Saturday 21 July 2012

The Black Cape

1.
The man with the yellow book shimmers out
Of the hotel, collar up and eyes flashing, unguilted
By the camera-flashes and the sly, strident questions
That expect no answer. I discovered him last week
And I love him now, for reasons of my own, and he
Looks perfect and unleavened as he hurries off
Down the street, hard-breathing and eager to
Draw grey, smiling curses on the blacks and whites
Of bigots who cry wolf and want to be admired.
I watched the spectre three years before, as he greeted
His father with a cough, lungs charred, blood-black, life
Already over but a spirit eager, still, to swirl a
Greater beauty and death’s cute provocations
Around the others, the others who see themselves
As unwild sons of truth and honour, who sought to
Rain on this Brighton boy as he names the darkness
In our hearts and builds sandcastles on its condemned
Beauty and swims in their jellyfish chambers.

2.
Twenty-five. He was gone quick, soul supposedly
Sold in self-parody, yet he’d already kissed
The Devil and played cards with God a century before
I started to see either of them for who they are. The
World is unforgiving and shrugs its shoulders so often
That I want to give up but then beauty comes:
God-flower, God-poem, whisper of Godlike-compassion,
God-laughter, the first divine note of that song,
The friend’s more-than-angels lips and the touch of a real hand.
And I try and grasp it all, as if this is what Iris meant when
She said the meaning is in the world for us to discover,
Not for us to create.
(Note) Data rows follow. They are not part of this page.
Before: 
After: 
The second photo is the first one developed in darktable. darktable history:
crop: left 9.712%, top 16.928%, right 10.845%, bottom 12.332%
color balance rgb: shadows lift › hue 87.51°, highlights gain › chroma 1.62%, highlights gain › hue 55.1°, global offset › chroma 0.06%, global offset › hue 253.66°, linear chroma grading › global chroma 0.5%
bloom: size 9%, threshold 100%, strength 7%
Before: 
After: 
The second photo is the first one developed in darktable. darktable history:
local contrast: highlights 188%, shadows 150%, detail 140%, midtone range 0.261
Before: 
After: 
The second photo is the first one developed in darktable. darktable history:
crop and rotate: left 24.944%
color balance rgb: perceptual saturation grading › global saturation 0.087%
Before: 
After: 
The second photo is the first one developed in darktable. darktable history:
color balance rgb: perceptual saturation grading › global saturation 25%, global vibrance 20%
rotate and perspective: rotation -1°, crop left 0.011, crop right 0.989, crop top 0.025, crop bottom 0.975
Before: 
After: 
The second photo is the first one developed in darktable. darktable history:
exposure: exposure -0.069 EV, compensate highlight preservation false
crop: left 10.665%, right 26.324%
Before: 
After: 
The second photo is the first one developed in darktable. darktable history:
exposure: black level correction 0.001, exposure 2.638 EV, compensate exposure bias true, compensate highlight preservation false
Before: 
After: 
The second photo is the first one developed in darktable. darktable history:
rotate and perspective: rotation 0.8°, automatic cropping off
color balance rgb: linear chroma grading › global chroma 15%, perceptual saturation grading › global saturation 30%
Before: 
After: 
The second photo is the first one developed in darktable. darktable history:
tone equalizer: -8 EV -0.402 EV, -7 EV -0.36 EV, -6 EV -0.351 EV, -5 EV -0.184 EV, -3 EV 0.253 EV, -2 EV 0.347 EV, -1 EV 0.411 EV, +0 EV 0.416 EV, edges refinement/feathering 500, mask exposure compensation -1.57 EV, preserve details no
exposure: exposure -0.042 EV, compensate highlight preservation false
But the thing is this: he so desperately
Wanted to believe in evil and I so desperately want to believe
In good and I’ll watch him again and again as he clings to that
Beautiful, yellow indecency and I’ll feel him consumed
Slowly by their dark breaths and I’ll inhale the paintings and
Take the photos and feel the minor chords and then I’ll wish,
Just for a lifetime, that I was him.